# What you should do:
Write out the records that follow exactly. Do not include pictures.

--- Information supplied ---

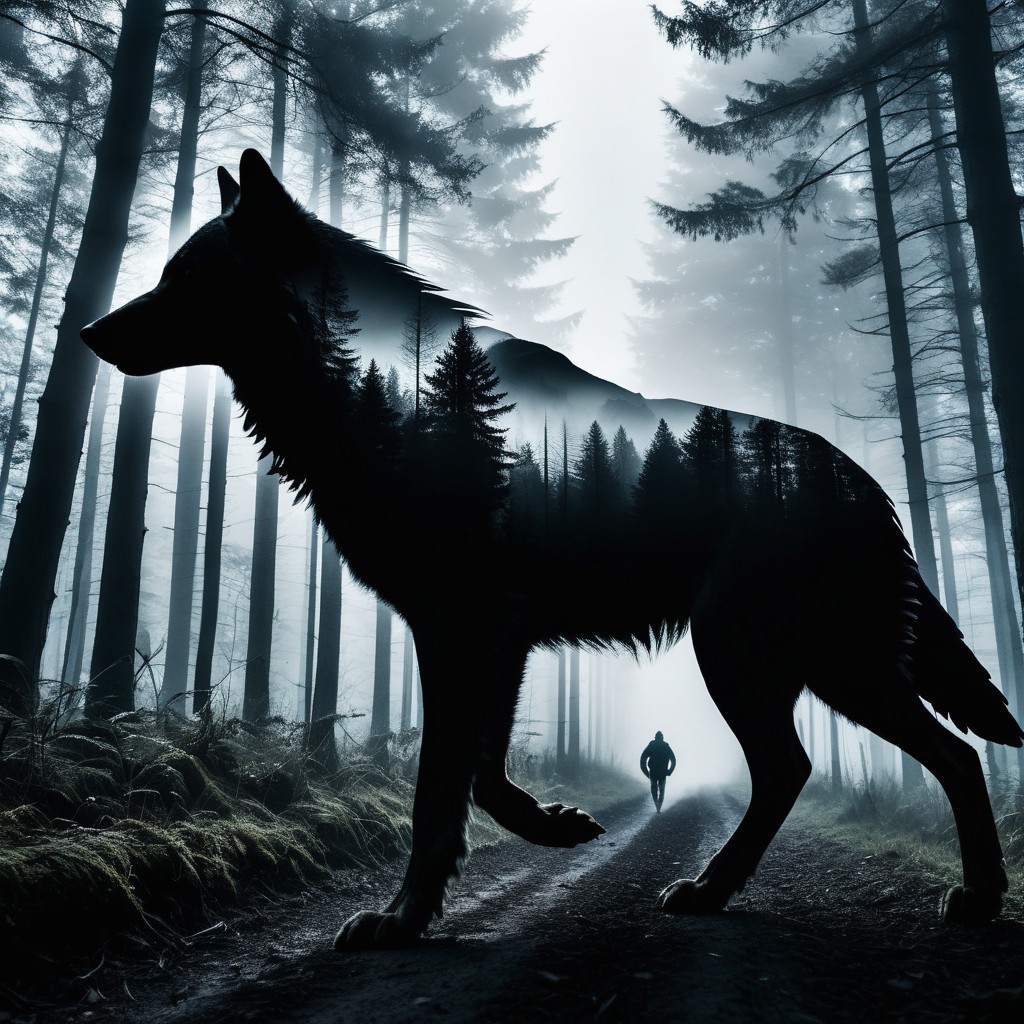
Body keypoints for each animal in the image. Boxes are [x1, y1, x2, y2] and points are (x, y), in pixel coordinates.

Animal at [82, 149, 1023, 947]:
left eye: (182, 277)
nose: (89, 331)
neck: (375, 387)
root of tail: (868, 485)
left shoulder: (461, 629)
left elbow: (439, 788)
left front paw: (400, 919)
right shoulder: (494, 640)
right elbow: (482, 775)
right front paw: (552, 828)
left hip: (771, 658)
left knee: (926, 757)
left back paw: (967, 896)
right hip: (801, 665)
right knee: (828, 767)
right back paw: (721, 890)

---

# Task output:
Body keypoints for each animal in the image. Boxes are [x1, y1, x2, y2] and points are (x, y), in pixel coordinates.

Animal at [82, 149, 1023, 947]:
left eye: (182, 277)
nose: (89, 331)
neck: (375, 387)
root of tail: (868, 485)
left shoulder: (461, 629)
left elbow: (439, 788)
left front paw: (400, 919)
right shoulder: (494, 640)
right elbow: (482, 775)
right front paw: (552, 828)
left hip: (771, 658)
left knee: (926, 757)
left back paw: (967, 896)
right hip: (801, 665)
right knee: (828, 767)
right back paw: (721, 890)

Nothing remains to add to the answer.